Exercise requirements |
Lines to restate from the data below: from the one containing "right shoulder: (633, 509)" to the one containing "left front paw: (758, 718)", both included. Give them again exactly, and only them.

── Record extracts

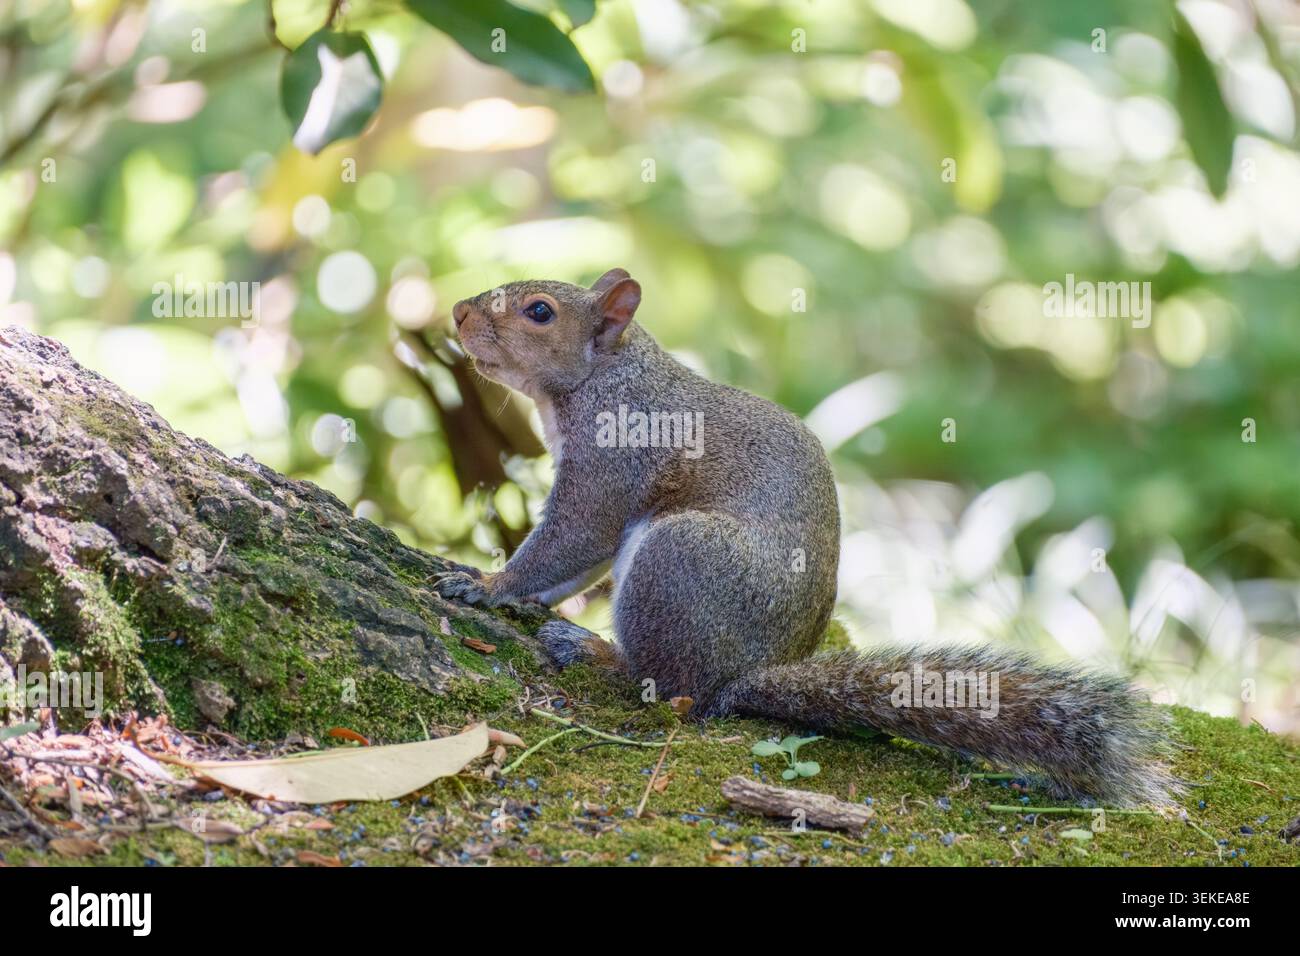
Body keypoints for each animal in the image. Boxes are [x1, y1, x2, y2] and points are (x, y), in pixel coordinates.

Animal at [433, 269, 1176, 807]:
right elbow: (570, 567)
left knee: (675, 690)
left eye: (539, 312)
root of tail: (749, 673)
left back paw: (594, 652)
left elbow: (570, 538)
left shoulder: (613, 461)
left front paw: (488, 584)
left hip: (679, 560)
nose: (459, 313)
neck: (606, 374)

────
── Record extracts

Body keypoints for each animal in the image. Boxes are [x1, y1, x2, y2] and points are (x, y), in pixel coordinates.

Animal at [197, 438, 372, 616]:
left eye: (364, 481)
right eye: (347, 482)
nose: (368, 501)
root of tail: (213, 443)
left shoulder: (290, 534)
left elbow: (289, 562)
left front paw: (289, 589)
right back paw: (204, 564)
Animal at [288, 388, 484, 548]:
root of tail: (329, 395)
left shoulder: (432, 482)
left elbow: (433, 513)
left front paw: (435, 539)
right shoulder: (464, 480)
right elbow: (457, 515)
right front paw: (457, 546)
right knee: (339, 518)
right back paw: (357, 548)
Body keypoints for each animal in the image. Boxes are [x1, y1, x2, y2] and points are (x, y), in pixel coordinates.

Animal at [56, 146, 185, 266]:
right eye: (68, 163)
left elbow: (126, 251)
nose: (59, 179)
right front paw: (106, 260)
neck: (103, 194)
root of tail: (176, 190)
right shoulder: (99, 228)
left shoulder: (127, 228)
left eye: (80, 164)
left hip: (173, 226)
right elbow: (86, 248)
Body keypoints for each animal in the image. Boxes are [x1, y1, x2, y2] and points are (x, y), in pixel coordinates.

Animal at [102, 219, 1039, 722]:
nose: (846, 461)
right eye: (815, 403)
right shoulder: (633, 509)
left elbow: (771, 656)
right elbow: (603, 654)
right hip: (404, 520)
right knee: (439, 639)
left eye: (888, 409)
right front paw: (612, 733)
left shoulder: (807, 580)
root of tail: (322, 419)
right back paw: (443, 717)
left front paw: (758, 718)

────

Output of the task |
right shoulder: (633, 509)
left elbow: (771, 656)
right elbow: (603, 654)
right hip: (404, 520)
right knee: (439, 639)
left eye: (888, 409)
right front paw: (612, 733)
left shoulder: (807, 580)
root of tail: (322, 419)
right back paw: (443, 717)
left front paw: (758, 718)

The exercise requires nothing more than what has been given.